Several recommendations were made for action at the individual, municipal, state and national levels: family planning, limits on development, advancing educational opportunities and adoption of the Genuine Progress Indicator among them.
The report aims to calculate “carrying capacity” in order to “estimate the number of people that can live here so that every Vermonter has access to a life of quality that he can afford.” The mission is not new: It was borrowed from a 1973 “Vermont Population Policy Report” by the Vermont Natural Resources Council.
What would be new is if that approach were employed by state and regional planners. Traditionally, planners anticipate population changes in order to manage major aspects of communities, such as education, service delivery and land use.
The opposite approaches mirror a dichotomy in budgeting: Should a government calculate the amount of money it needs in order to provide desired services, and create a tax and fee structure accordingly? Or should appropriations be determined only after a the taxes and fees are established? Likewise, should society identify an optimum population and organize itself to meet that, or do the best it can to deal with the population it creates?
Jackie Cassino is a regional planner with the Central Vermont Regional Planning Commission, and is involved with the Vermont Planners Association. She hadn’t heard of the optimum population report, but she was intrigued by it.
“As professional planners, we don’t take opinions in terms of the optimum number of people,” she said. Planners closely monitor trends, however, to assess whether they’re adequately planning, “in terms of both the sheer numbers and also the demographics like age,” she said.
Take households, for example. “We know from hard data that households sizes are shrinking,” Cassino said. Yet the size of the homes those households live in — they are growing. “It’s pretty shocking,” she said.
According to census data, an average single-family house in 2010 was 2,505 square feet — up more than 50 percent from 1975, she said.
“So that’s important in terms of efficient land use,” Cassino said. “People have a right to build homes in whatever style they want. And as our preferences change, the impact is pretty significant.”
Plumb’s passion about population demonstrates such shifting values. He has three children.
“I’m 76 years old,” Plumb said. “That was before I began to realize there’s a population problem. After the third child, it began to dawn on me a little bit.”
Plumb now advocates a “One or None” guideline that would have each man and woman of childbearing age replace himself and herself with only one child, at the most.
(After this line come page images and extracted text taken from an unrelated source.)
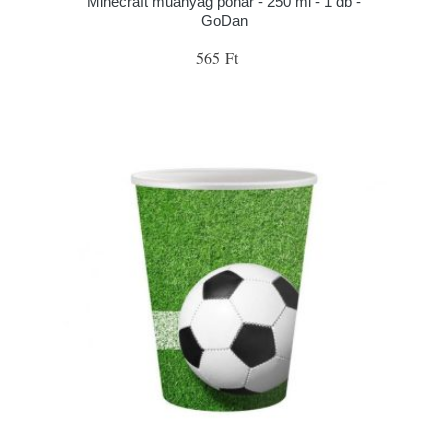
Minecraft műanyag pohár - 250 ml - 1 db -
GoDan
565 Ft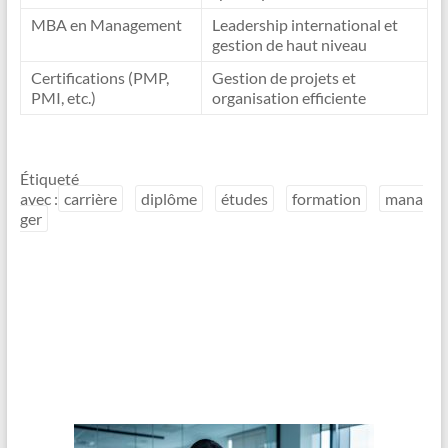
MBA en Management
Leadership international et
gestion de haut niveau
Certifications (PMP,
Gestion de projets et
PMI, etc.)
organisation efficiente
Étiqueté
avec :
carrière
diplôme
études
formation
mana
ger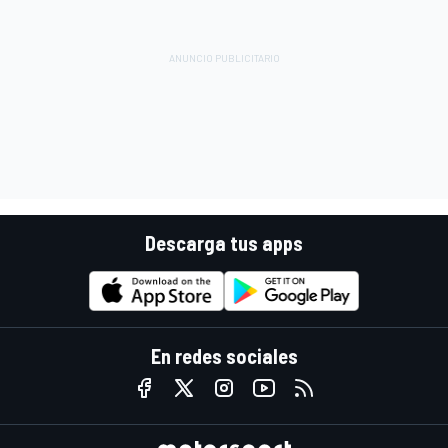
Descarga tus apps
En redes sociales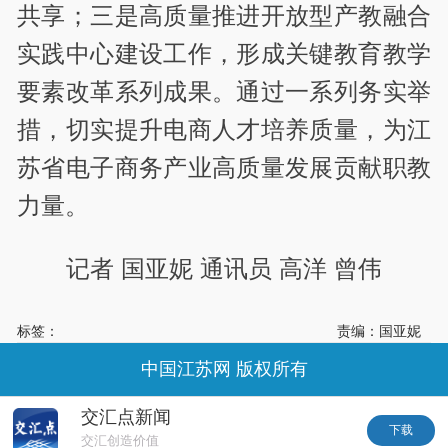
共享；三是高质量推进开放型产教融合
实践中心建设工作，形成关键教育教学
要素改革系列成果。通过一系列务实举
措，切实提升电商人才培养质量，为江
苏省电子商务产业高质量发展贡献职教
力量。
记者 国亚妮
通讯员 高洋 曾伟
标签：
责编：国亚妮
中国江苏网 版权所有
交汇点新闻
下载
交汇创造价值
That’s not to say one biological child per family, he emphasizes, but one per parent.
Vermont’s aging demographic is a major consideration driving economic development strategies to draw younger adults to the state. And it’s a central concern of many demographers.
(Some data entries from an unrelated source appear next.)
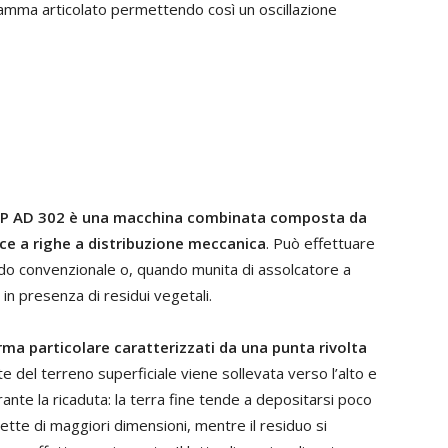
amma articolato permettendo così un oscillazione
 RP AD 302 è una macchina combinata composta da
ice a righe a distribuzione meccanica
. Può effettuare
do convenzionale o, quando munita di assolcatore a
in presenza di residui vegetali.
rma particolare caratterizzati da una punta rivolta
e del terreno superficiale viene sollevata verso l’alto e
nte la ricaduta: la terra fine tende a depositarsi poco
lette di maggiori dimensioni, mentre il residuo si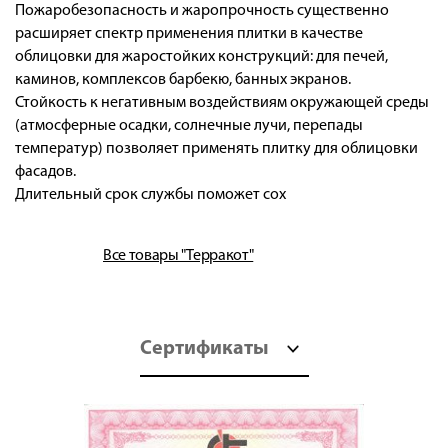
Пожаробезопасность и жаропрочность существенно
расширяет спектр применения плитки в качестве
облицовки для жаростойких конструкций: для печей,
каминов, комплексов барбекю, банных экранов.
Стойкость к негативным воздействиям окружающей среды
(атмосферные осадки, солнечные лучи, перепады
температур) позволяет применять плитку для облицовки
фасадов.
Длительный срок службы поможет сох
Все товары "Терракот"
Сертификаты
“They call it the ‘silver tsunami,’” Cassino said.
Plumb calls it a Ponzi scheme. “It doesn’t work. And it’s not true,” he said. If fewer young people are around to share the burden of an aging population, that will also mean fewer children will take up a different set of resources through education and child rearing, he said.
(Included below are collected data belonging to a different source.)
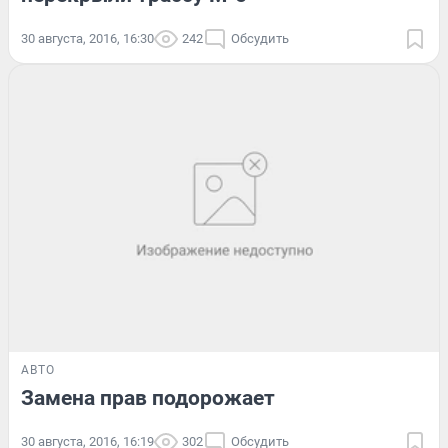
30 августа, 2016, 16:30
242
Обсудить
АВТО
Замена прав подорожает
30 августа, 2016, 16:19
302
Обсудить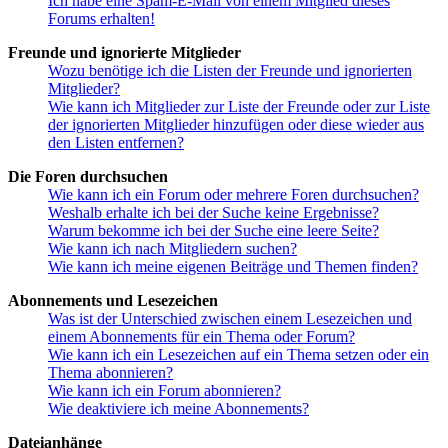
Ich habe eine Spam-E-Mail von einem Mitglied dieses
Forums erhalten!
Freunde und ignorierte Mitglieder
Wozu benötige ich die Listen der Freunde und ignorierten
Mitglieder?
Wie kann ich Mitglieder zur Liste der Freunde oder zur Liste
der ignorierten Mitglieder hinzufügen oder diese wieder aus
den Listen entfernen?
Die Foren durchsuchen
Wie kann ich ein Forum oder mehrere Foren durchsuchen?
Weshalb erhalte ich bei der Suche keine Ergebnisse?
Warum bekomme ich bei der Suche eine leere Seite?
Wie kann ich nach Mitgliedern suchen?
Wie kann ich meine eigenen Beiträge und Themen finden?
Abonnements und Lesezeichen
Was ist der Unterschied zwischen einem Lesezeichen und
einem Abonnements für ein Thema oder Forum?
Wie kann ich ein Lesezeichen auf ein Thema setzen oder ein
Thema abonnieren?
Wie kann ich ein Forum abonnieren?
Wie deaktiviere ich meine Abonnements?
Dateianhänge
Plumb seems aware that the group’s message and methodologies might not be embraced by all. But the report’s consultant and one of its authors, Heather Davis, is hopeful their work might resuscitate the population awareness of the 1970s. They plan to distribute the report to legislators and libraries around the state.
“I think the report takes … a holistic look at population and its effect on different areas of our lives,” Davis said. “And I think that’s the goal, to get others to take this holistic look, too.”